Three-letter codes for identifying languages:
Updating codes from the 14th Edition to the 15th Edition
This page is aimed at those who have used the SIL Three-Letter Codes for Identifying Languages from the 14th edition of the Ethnologue in their own relational database application. Significant changes were made in the set of language identifiers between the 14th and 15th editions. This page explains some of the background behind the changes and then describes how to update the codes in a local database.
- Background
- Overview of the update procedure
- The code update tables
- Dealing with retired codes
- Converting to 15th edition codes
1. Background
Since the tenth edition oif the Ethnologue (1984), the language entries have included a three-letter code that uniquely identifies the language. The 15th edition (2005) marks an important milestone in the development of the language identifiers, namely, their emergence as a draft international standard. In 1998, the International Organization for Standardization adopted ISO 639-2its standard for three-letter language identifiers. That was based on a convergence of ISO 639-1 (its earlier standard for two-letter language identifiers adopted in 1988) and of ANSI Z39.53 (also known as the MARC language codes, a set of three-letter identifiers developed within the library community and adopted as an American National Standard in 1987). The current standard, ISO 639-2, has proven insufficient for many purposes since it has identifiers for fewer than 400 individual languages.

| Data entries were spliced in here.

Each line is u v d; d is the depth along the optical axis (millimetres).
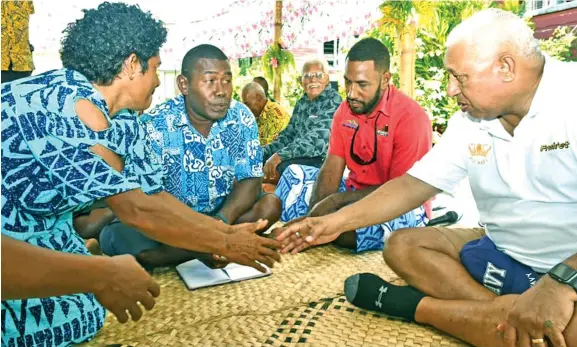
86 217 2605
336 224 1905
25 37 3438
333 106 3916
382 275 2289
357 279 1886
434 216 3348
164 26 1581
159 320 1855
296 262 2484
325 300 2020
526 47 1420
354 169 2850
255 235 1829
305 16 5160
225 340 1708
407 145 2574
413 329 1770
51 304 1546
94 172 1397
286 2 5379
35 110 1360
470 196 3973
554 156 1477
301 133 4098
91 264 1257
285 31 5449
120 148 1534
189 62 2301
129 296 1348
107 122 1449
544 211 1562
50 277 1180
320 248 2707
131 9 1498
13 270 1121
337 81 7445
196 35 6285
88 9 1494
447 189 1896
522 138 1521
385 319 1850
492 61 1425
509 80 1436
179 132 2402
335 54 8711
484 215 1791
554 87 1446
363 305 1884
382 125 2627
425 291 1815
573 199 1498
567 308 1294
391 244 1870
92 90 1430
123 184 1439
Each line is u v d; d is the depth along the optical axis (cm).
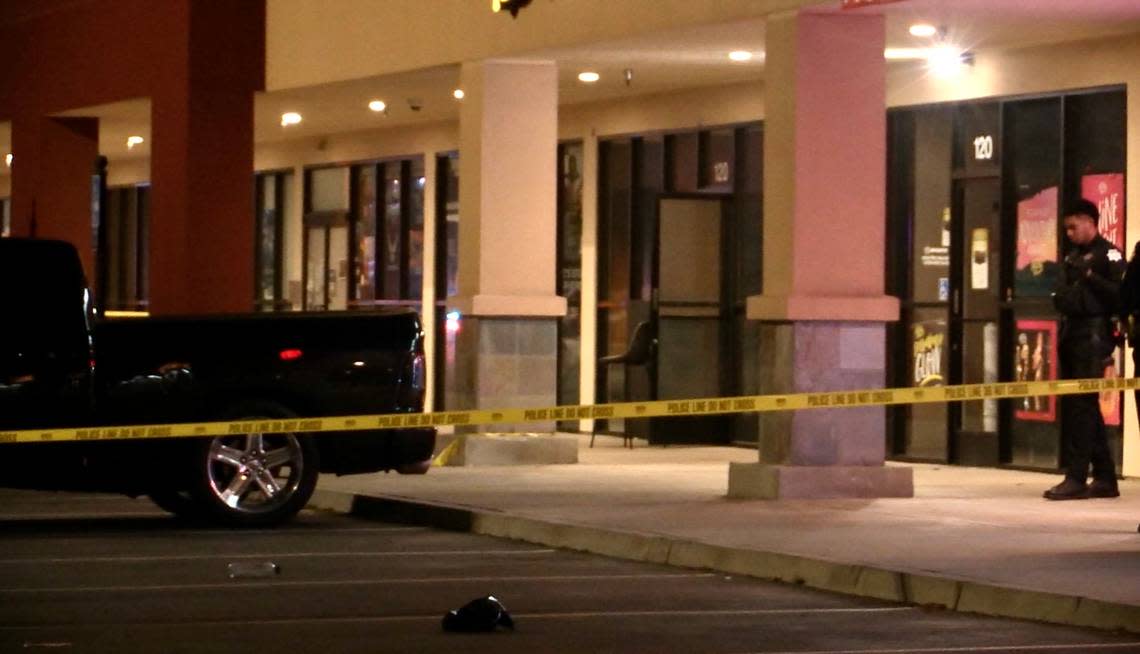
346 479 3381
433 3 3906
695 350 4153
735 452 4041
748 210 4116
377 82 4247
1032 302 3506
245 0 4600
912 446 3797
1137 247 2559
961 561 2255
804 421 3009
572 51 3625
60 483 2764
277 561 2467
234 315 2848
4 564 2422
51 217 5444
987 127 3591
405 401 2872
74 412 2758
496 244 3766
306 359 2847
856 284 3041
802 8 3009
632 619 2002
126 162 6525
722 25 3212
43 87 5409
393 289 5334
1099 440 2986
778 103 3055
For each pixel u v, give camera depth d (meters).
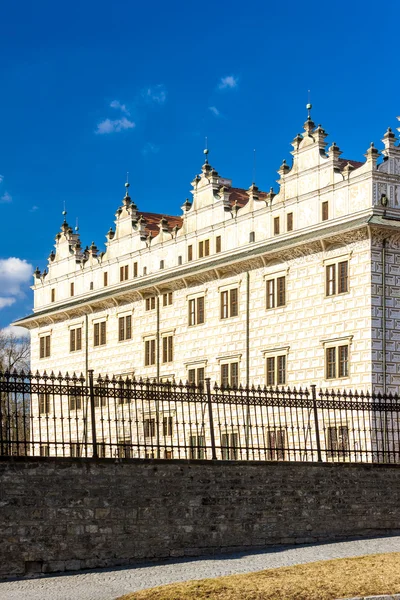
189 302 73.88
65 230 91.88
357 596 22.94
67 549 30.16
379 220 57.94
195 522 32.66
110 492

In 2002, ISO TC37SC2 invited SIL International to participate in the development of a new standard based on the language identifiers in the Ethnologue. The new standard would be a superset of ISO 639-2 and would provide identifiers for all known languages. As a consequence, hundreds of codes from the 14th edition have been changed to a different sequence of letters in the 15th edition in order to achieve alignment with ISO 639-2. In fact, all language identifiers have changed, since the convention in previous editions of the Ethnologue was to use three upper-case letters while the ISO convention is to use three lower-case letters. The proposed new standard, ISO 639-3, has passed the first round of balloting to attain the status of Draft International Standard. The three-letter language identifiers in the 15th edition of the Ethnologue are thus the codes of ISO/DIS 639-3.
2. Overview of the update procedure
In addition to the fact that many codes have changed in the transition from the former SIL system to the new ISO system, there are also a number of changes to the inventory of codes that have occurred between the 14th and 15th editions. Most such changes occur when our knowledge of lesser-known languages improves such that what was previously thought to be one language with multiple dialects is determined to be multiple languages, or when what were previously thought to be multiple languages are determined to be dialects of a single language.
Before applying the changes that convert from the upper-case codes of the 14th edition to the lower-case codes of the 15th edition, it is first necessary to apply all the updates to the inventory of codes that have transpired between editions. These updates have been released at intervals (see Code downloads). The instructions given below can be followed without regard to those intermediate releases; that is, the instructions will work regardless of whether or not you have made intermediate updates.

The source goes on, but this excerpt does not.